All 1,500 members, including deputies, are being asked to submit claims against their employers for higher pay under the Equal Pay Act. They will claim sex discrimination - primary teachers are more likely to be women - and equal pay for like work or work of equal value.
Should they win, they would add 1 per cent, around pound;11 million, to the pay bill.
Three primary heads will contrast their salaries with secondary heads of similar-sized schools. Heads of large primaries earn about pound;4,000 less than those of small secondaries.
Rena Mitchell, AHTS president and head of Forth primary, South Lanarkshire, rejected pleas from Elizabeth Maginnis, the employers' chief negotiator, to reach an agreement through collective bargaining. She said: "This cannot be done by negotiation. We've tried to negotiate this for the past eight years and failed. We've been extremely patient."
Bill Milligan, salaries convener and head of Dalmilling primary, South Ayrshire, said: "Primary heads do similar work or if not, work of equal value to secondary colleagues and there's a prima facie case of sexual discrimination. We're going to challenge that."
The case was delayed for several months while the association took last minute legal advice.
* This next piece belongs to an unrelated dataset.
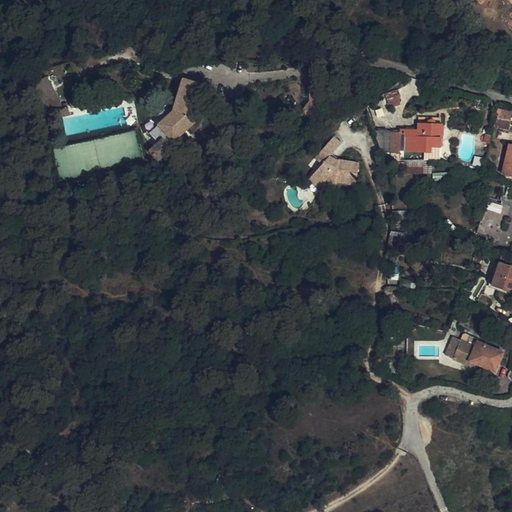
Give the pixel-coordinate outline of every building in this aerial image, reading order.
[(79,68),(98,61),(96,54),(76,60),(79,68)] [(50,112),(51,121),(59,119),(62,119),(60,110),(65,109),(62,106),(46,78),(34,85),(43,101),(55,111),(50,112)] [(152,152),(160,162),(173,150),(171,146),(197,123),(193,118),(200,94),(203,84),(203,83),(187,78),(177,111),(155,132),(160,144),(152,152)] [(404,86),(401,80),(386,92),(390,101),(403,96),(400,90),(404,86)] [(209,86),(203,84),(200,94),(206,96),(209,86)] [(403,104),(403,96),(390,101),(393,105),(403,104)] [(315,118),(322,110),(312,102),(306,111),(315,118)] [(71,117),(70,108),(65,109),(60,110),(62,119),(71,117)] [(511,131),(511,129),(511,112),(502,110),(498,128),(511,131)] [(439,158),(440,158),(441,136),(443,136),(444,121),(436,121),(436,118),(433,117),(430,117),(428,118),(427,121),(420,121),(419,127),(402,127),(401,130),(391,131),(393,158),(401,157),(401,160),(439,158)] [(51,121),(49,121),(53,143),(63,141),(59,119),(51,121)] [(391,129),(376,130),(386,160),(392,160),(401,160),(401,157),(393,158),(391,131),(391,129)] [(336,138),(328,147),(335,154),(343,144),(336,138)] [(358,183),(362,164),(340,160),(340,161),(336,161),(332,157),(335,154),(328,147),(318,159),(324,165),(315,177),(324,184),(337,187),(338,183),(338,180),(358,183)] [(425,172),(425,160),(406,161),(406,162),(400,162),(399,172),(425,172)] [(324,184),(315,177),(311,181),(322,190),(336,193),(337,187),(324,184)] [(214,194),(199,190),(197,198),(212,202),(214,194)] [(500,238),(511,206),(491,197),(479,230),(500,238)] [(511,291),(511,267),(511,266),(511,258),(503,256),(493,284),(511,291)] [(467,343),(462,340),(454,356),(475,367),(478,362),(479,363),(494,370),(502,354),(479,342),(480,340),(471,335),(467,343)] [(454,356),(462,340),(454,337),(446,353),(454,356)]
Mrs Mitchell said equal pay was already established on all posts up to senior teacher. Primary heads are already on the same pay scale, but on a different banding. They have the same conditions and job descriptions.
The association accepts new money would be needed to finance any regrading of the senior posts in primary. It wants all heads, deputies and assistant heads to be pushed up the pay scale and pupil numbers to determine pay levels.
Maire Whitehead, head of St Mirin's primary in Glasgow and AHTS vice-president, said equal pay would reflect the emphasis by the Government and the profession on early intervention and ensuring children got the basics right in primary.
"This would increase the morale in primary schools. Everyone says the primary school is of prime importance and one way of recognising this is paying salaries that are appropriate," she said.
The authorities are certain to contest the claim, even if they have to justify discrimination. They are likely to argue they have been restricted by legally binding national agreements.